On the internal front, there is the need to manage the lack of political cohesion and of a common energy policy, frail banking systems in Greece and Italy, the rise of populism (i.e., extreme political parties voted to economic nationalism), centrifugal forces (e.g., a British “in-or-out” membership referendum – Brexit), terrorist attacks and security cooperation, the refugees’ redistribution strategy (so far, against the promised 160,000, only a few hundred redistributions have taken place), the survival of the Schengen passport-free travel zone (without joint coastguard and border controls), tensions between Germany and peripheral EZ countries over fiscal policy (while Berlin wants more firmness from Brussels, Italy asks for flexibility on public expenditures and Athens aspires to debt restructuring), political uncertainty in Spain and Portugal, the possible unravelling of the internal market and – as a consequence – the Euro. Adding to the cacophony of national requests, dictated by local agendas, London wants more power for national parliaments and a less super-national Europe, Germany opposes ECB’s liquidity injections because it depresses interest rates, favouring indebtedness in Mediterranean countries but penalizing German savers (the electorate).
 In November 2011, Mario Monti, an Italian economist who had served as a European Commissioner from 1995 to 2004, following the resignation of Prime Minister Silvio Berlusconi during the Italian debt crisis, was appointed Prime Minister of Italy, and lead a government of technocrats, composed entirely of unelected professionals. In November 2011, Lucas Papademos, a Greek economist who had served as Vice President of the European Central Bank from 2002 to 2010, following the resignation of Prime Minister George Papandreou during the Greek debt crisis, was appointed Prime Minister of Greece, and lead a provisional coalition government.

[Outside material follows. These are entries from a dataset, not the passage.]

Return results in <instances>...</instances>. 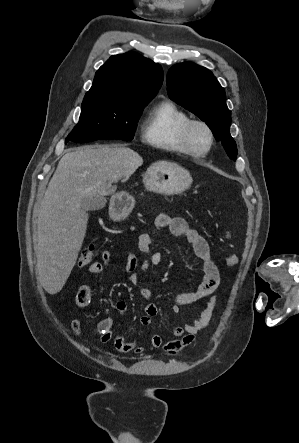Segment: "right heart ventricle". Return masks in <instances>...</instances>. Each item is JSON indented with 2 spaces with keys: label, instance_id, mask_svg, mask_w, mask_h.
<instances>
[{
  "label": "right heart ventricle",
  "instance_id": "e07e8e85",
  "mask_svg": "<svg viewBox=\"0 0 299 443\" xmlns=\"http://www.w3.org/2000/svg\"><path fill=\"white\" fill-rule=\"evenodd\" d=\"M189 120L190 116L176 104L162 101L148 113L142 129V140L158 150L186 154L180 142V133Z\"/></svg>",
  "mask_w": 299,
  "mask_h": 443
}]
</instances>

 Asymmetric shocks are likely to put the monetary union under intolerable pressure, as long as it lacks a: 1) common fiscal policy; 2) smooth inter-country labor mobility; and 3) solid banking union.
 In 2011, Polish Foreign Affairs Minister Radek Sikorski told German leaders: “Because of your size and your history you have a special responsibility to preserve peace and democracy on the continent” and “I fear German power less than I am beginning to fear German inactivity. You have become Europe’s indispensable nation. You may not fail to lead”.
 As big member states have not delegated executive power, Brussels is structurally unable to provide decisive leadership. Britain – not in the EZ and is still debating its EU membership – has lost influence. France is struggling: the economy is stagnant and uncompetitive (the economic gap between Germany and France is wider than ever). Germany, Europe’s biggest and central economy, is the only power capable to become Europe’s hegemon: in 2015, it accounted for a fifth of the EU’s output and a quarter of its exports; it is the largest EZ creditor country and is able to borrow at negative real interest rates. The budget is balanced, government debt is falling and long-term bond yields are the lowest in Europe. The jobless rate, at 5.4 percent (using standardized OECD statistics), is less than half Europe’s average. Youth unemployment, dramatically high throughout the continent, is at a 20-year low. Private consumption rose at about 2 per cent, its fastest rate for 15 years.